Czy warto ufać?
Nie mam wątpliwości, że to jedynie słuszna droga. Zaufanie harmonizuje wartości, oportunizm je degraduje. Szkoła wyższa jest w tym przypadku najlepszym miejscem do kształtowania i budowania zaufania.
Bez zaufania studentów do wiedzy kadry akademickiej, wiedzy popartej badaniami, a nie tylko i wyłącznie doskonalonej odtwórczo, wiedzy popartej wymianą międzynarodową, konfrontacją, dyskusją – nie ukształtujemy naszego i innych uniwersytetów. Bez zwykłego zaufania do egzaminatorów, których zadaniem winno być wydobycie mądrości studenta, a nie wyłapywanie anegdotycznych luk wiedzy – nie ukształtujemy zdrowych relacji społecznych. Bez zaufania do administracji, do jej kompetencji i jej chęci służenia innym – nie zbudujemy organizacji przyjaznej wszystkim jej uczestnikom.

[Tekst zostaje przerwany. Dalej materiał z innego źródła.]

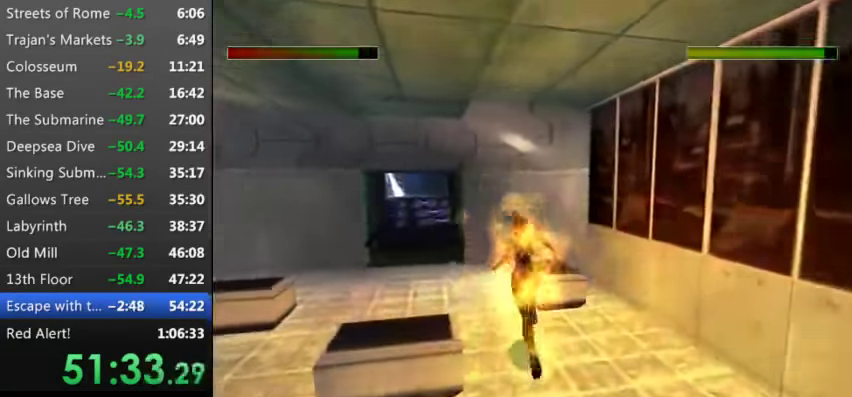
{"keys": ["t", "up"], "events": [[400, "9", "down"], [400, "left", "up"], [500, "9", "up"]]}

I wreszcie bez zaufania kadry akademickiej i administracyjnej do studentów, do ich motywacji, do ich wartości nie będziemy w stanie tworzyć ponadczasowej wiedzy, a jeszcze lepiej ponadczasowej mądrości zdolnej zmieniać świat. Takiego podejścia do życia życzmy sobie w Nowym Roku Akademickim. Wszystkim nam będzie lżej i wszyscy będziemy wtedy bardziej skuteczni.